Arizona lawmakers have proposed a new bill that could make the Grand Canyon State a leading center of psilocybin research.

The bipartisan bill would accomplish this goal by offering $30 million in grants to fund clinical studies exploring the therapeutic use of psilocybin. The state health department would be tasked with distributing this funding to eligible institutions over the next three years. These grants would only be issued to researchers capable of conducting FDA-approved clinical trials exploring how shrooms could treat 13 conditions, including depression, anxiety, substance abuse, long Covid symptoms, and PTSD.

The bill would not legalize psilocybin use or therapy for Arizona residents in general, but it would protect researchers and study subjects from state-level prosecution. And uniquely, the bill would require researchers to use “whole mushroom psilocybin cultivated under a Schedule I license issued by the [DEA]” and to prioritize “veterans, first responders, frontline health care workers and persons from underserved communities as the research subjects.”

Dr. Sue Sisley, a leading cannabis and psychedelics researcher from the Scottsdale Research Institute (SRI), told Marijuana Moment that the “best, most sensible approach for Arizona is sponsoring randomized controlled trials that (for the very first time ever) will utilize whole, natural mushrooms and not just synthetic psilocybin… This bill is truly groundbreaking because all of the studies showing promise with psilocybin are single molecule studies.”

“Now finally, Arizona will lead the way to doing real world clinical trials, looking at what patients are actually ingesting in their daily lives versus an unattainable synthetic molecule,” Dr.

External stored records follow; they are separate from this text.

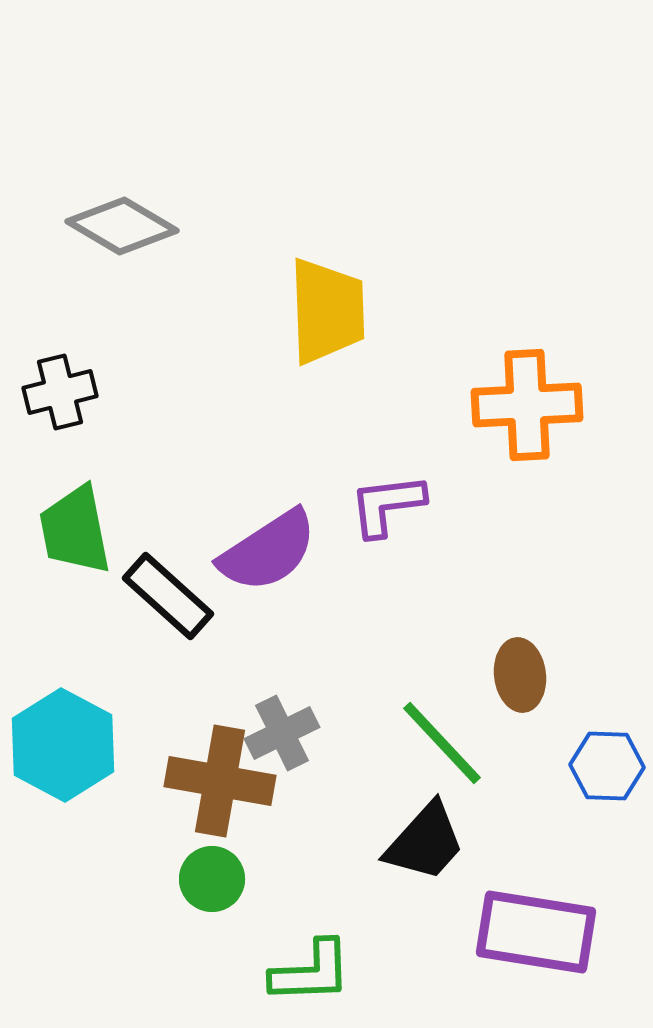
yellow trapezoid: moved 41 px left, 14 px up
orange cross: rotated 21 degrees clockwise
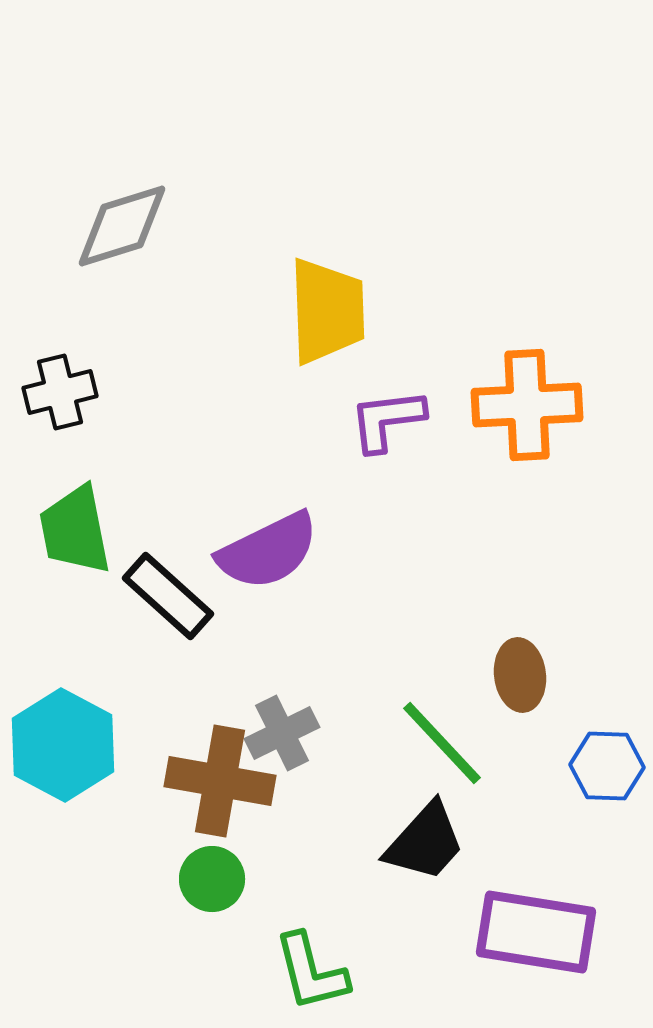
gray diamond: rotated 48 degrees counterclockwise
purple L-shape: moved 85 px up
purple semicircle: rotated 7 degrees clockwise
green L-shape: rotated 78 degrees clockwise
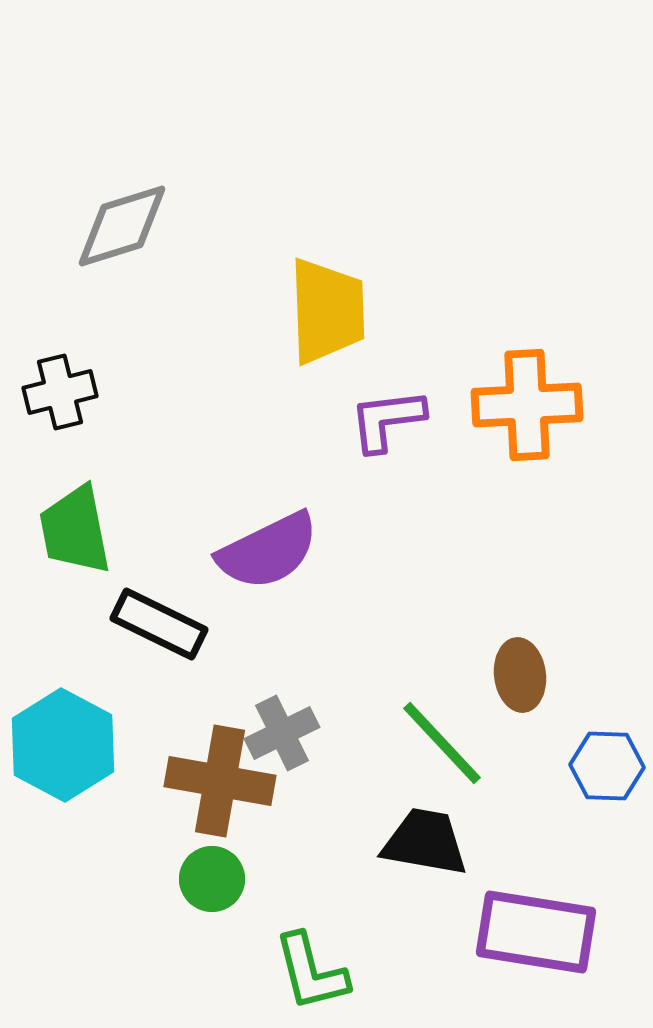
black rectangle: moved 9 px left, 28 px down; rotated 16 degrees counterclockwise
black trapezoid: rotated 122 degrees counterclockwise
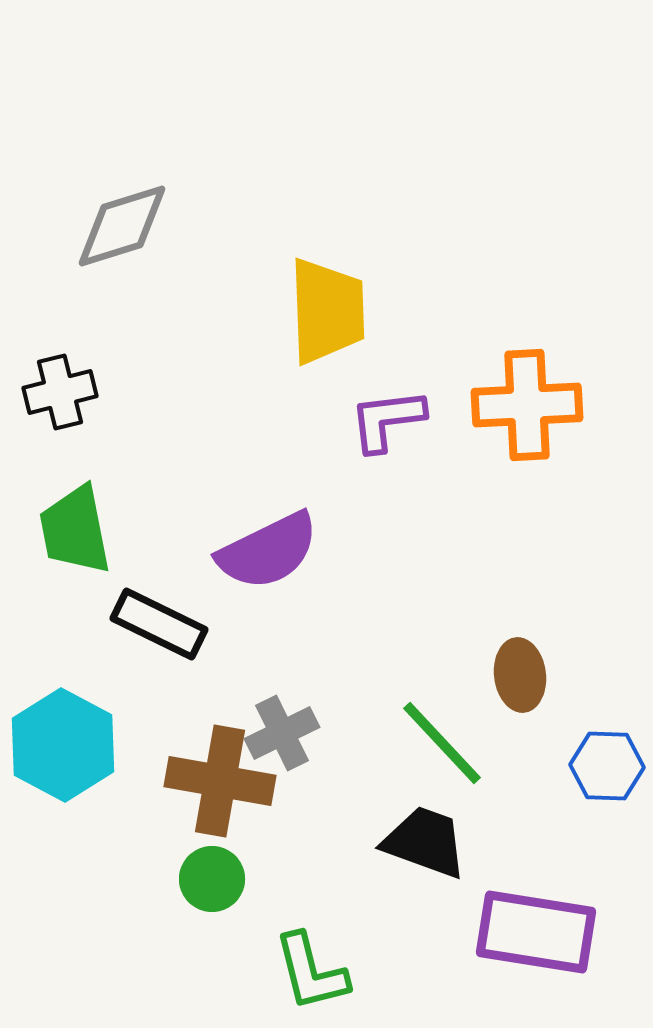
black trapezoid: rotated 10 degrees clockwise
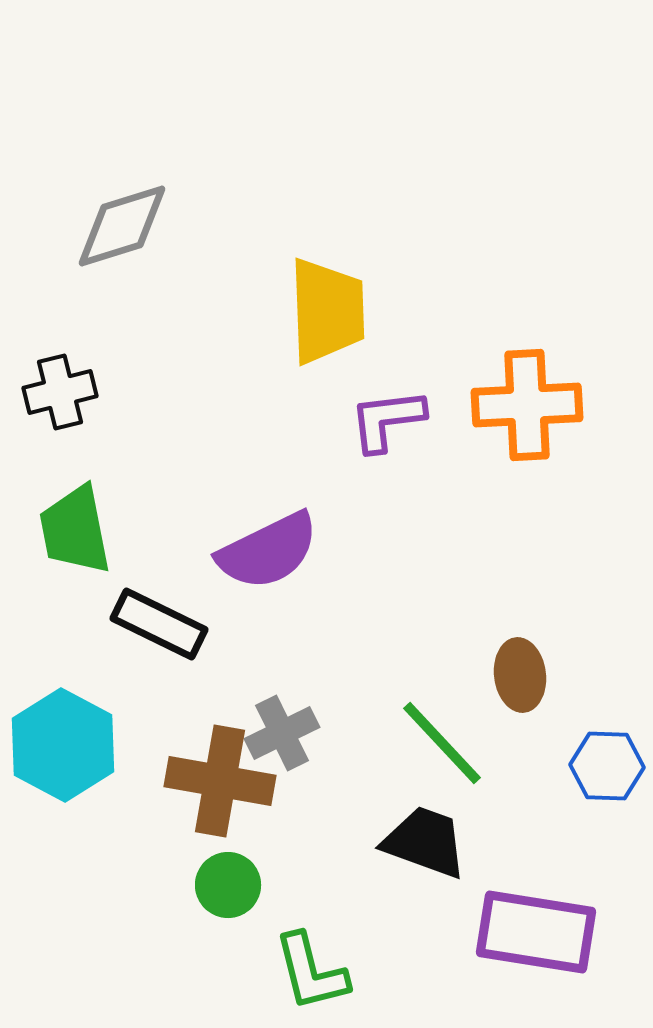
green circle: moved 16 px right, 6 px down
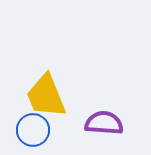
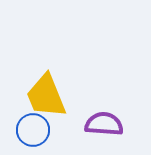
purple semicircle: moved 1 px down
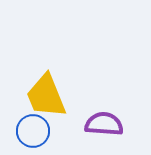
blue circle: moved 1 px down
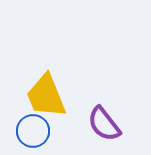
purple semicircle: rotated 132 degrees counterclockwise
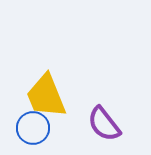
blue circle: moved 3 px up
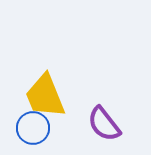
yellow trapezoid: moved 1 px left
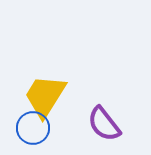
yellow trapezoid: rotated 54 degrees clockwise
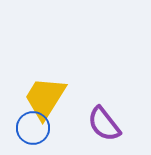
yellow trapezoid: moved 2 px down
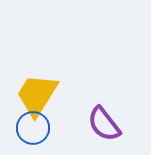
yellow trapezoid: moved 8 px left, 3 px up
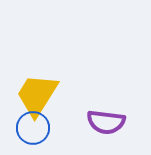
purple semicircle: moved 2 px right, 2 px up; rotated 45 degrees counterclockwise
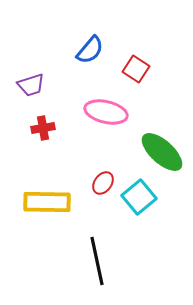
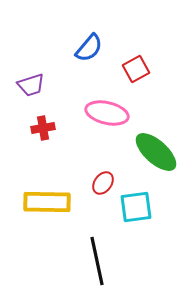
blue semicircle: moved 1 px left, 2 px up
red square: rotated 28 degrees clockwise
pink ellipse: moved 1 px right, 1 px down
green ellipse: moved 6 px left
cyan square: moved 3 px left, 10 px down; rotated 32 degrees clockwise
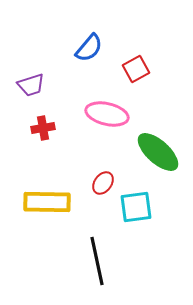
pink ellipse: moved 1 px down
green ellipse: moved 2 px right
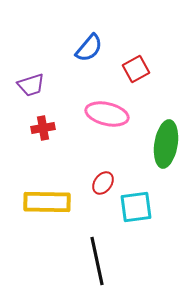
green ellipse: moved 8 px right, 8 px up; rotated 57 degrees clockwise
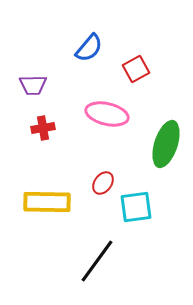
purple trapezoid: moved 2 px right; rotated 16 degrees clockwise
green ellipse: rotated 9 degrees clockwise
black line: rotated 48 degrees clockwise
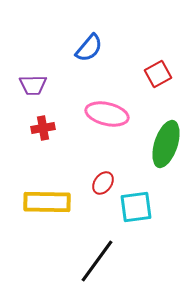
red square: moved 22 px right, 5 px down
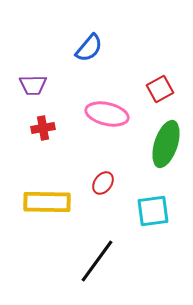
red square: moved 2 px right, 15 px down
cyan square: moved 17 px right, 4 px down
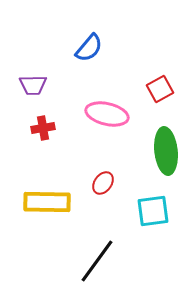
green ellipse: moved 7 px down; rotated 24 degrees counterclockwise
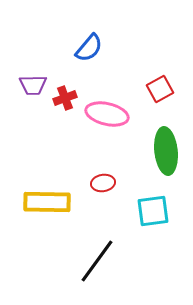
red cross: moved 22 px right, 30 px up; rotated 10 degrees counterclockwise
red ellipse: rotated 45 degrees clockwise
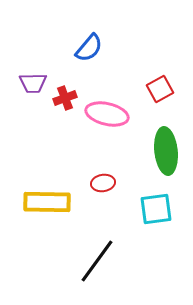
purple trapezoid: moved 2 px up
cyan square: moved 3 px right, 2 px up
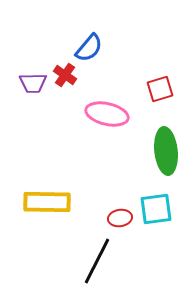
red square: rotated 12 degrees clockwise
red cross: moved 23 px up; rotated 35 degrees counterclockwise
red ellipse: moved 17 px right, 35 px down
black line: rotated 9 degrees counterclockwise
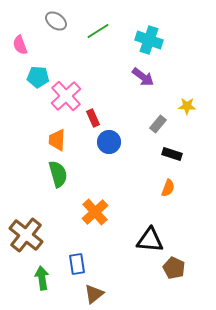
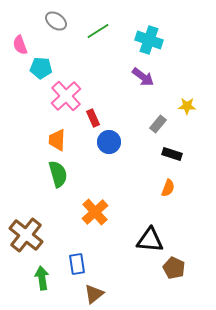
cyan pentagon: moved 3 px right, 9 px up
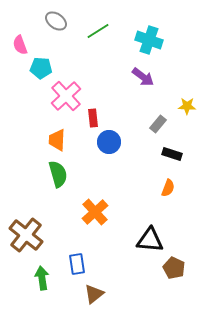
red rectangle: rotated 18 degrees clockwise
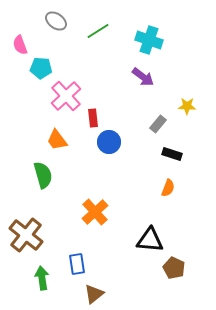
orange trapezoid: rotated 40 degrees counterclockwise
green semicircle: moved 15 px left, 1 px down
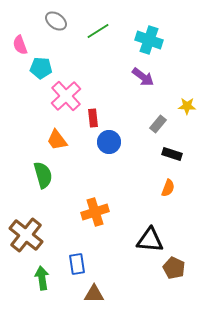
orange cross: rotated 24 degrees clockwise
brown triangle: rotated 40 degrees clockwise
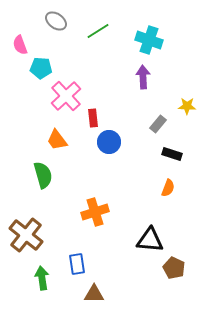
purple arrow: rotated 130 degrees counterclockwise
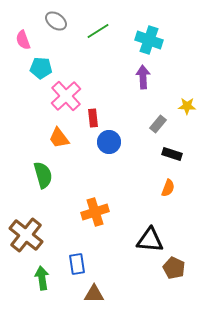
pink semicircle: moved 3 px right, 5 px up
orange trapezoid: moved 2 px right, 2 px up
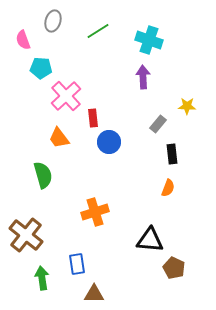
gray ellipse: moved 3 px left; rotated 70 degrees clockwise
black rectangle: rotated 66 degrees clockwise
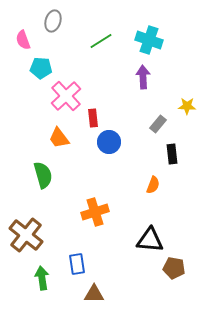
green line: moved 3 px right, 10 px down
orange semicircle: moved 15 px left, 3 px up
brown pentagon: rotated 15 degrees counterclockwise
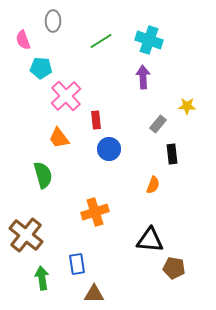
gray ellipse: rotated 15 degrees counterclockwise
red rectangle: moved 3 px right, 2 px down
blue circle: moved 7 px down
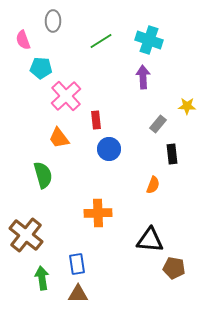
orange cross: moved 3 px right, 1 px down; rotated 16 degrees clockwise
brown triangle: moved 16 px left
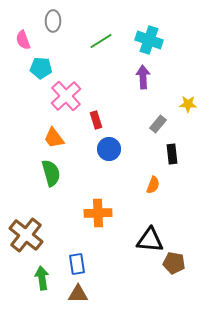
yellow star: moved 1 px right, 2 px up
red rectangle: rotated 12 degrees counterclockwise
orange trapezoid: moved 5 px left
green semicircle: moved 8 px right, 2 px up
brown pentagon: moved 5 px up
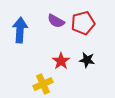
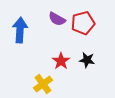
purple semicircle: moved 1 px right, 2 px up
yellow cross: rotated 12 degrees counterclockwise
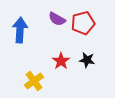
yellow cross: moved 9 px left, 3 px up
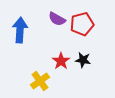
red pentagon: moved 1 px left, 1 px down
black star: moved 4 px left
yellow cross: moved 6 px right
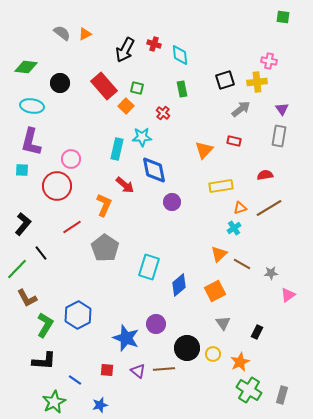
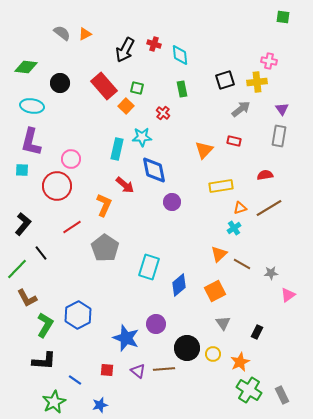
gray rectangle at (282, 395): rotated 42 degrees counterclockwise
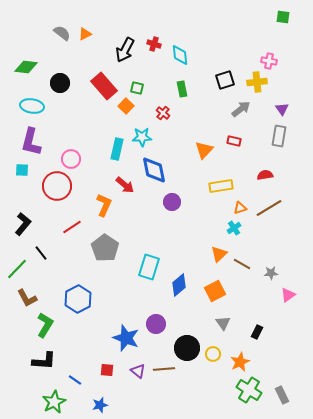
blue hexagon at (78, 315): moved 16 px up
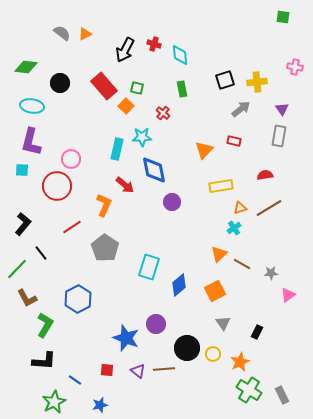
pink cross at (269, 61): moved 26 px right, 6 px down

Sisley continued. “And you can see from the list of medical conditions that will be approved for study, psilocybin offers immense hope for treating a wide variety of chronic conditions including putting opioid addiction into remission (and other often intractable ailments, not responsive to conventional pharmaceuticals).”

Lawmakers in roughly a dozen states are pushing similar new bills that could further expand the psychedelic renaissance. Hawaii lawmakers proposed their own psychedelics research bill in 2020, and some federal lawmakers have even introduced similar legislation in Congress. Legislatures in New York, New Hampshire, and California will also debate full adult-use psychedelics legalization this year, while Washington and other states will consider bills to legalize psychedelics-assisted therapy.

Several states have already passed psychedelics reform laws as well, but these new reforms vary widely in scope. Oregon legalized psilocybin-assisted therapy back in 2020, and Colorado completely legalized psilocybin and decriminalized other natural psychedelics last year. Other states have taken a more cautious approach, though. Connecticut, Colorado, and New York all recently passed bills that will legalize MDMA or psilocybin therapy, but only if the federal government approves it first.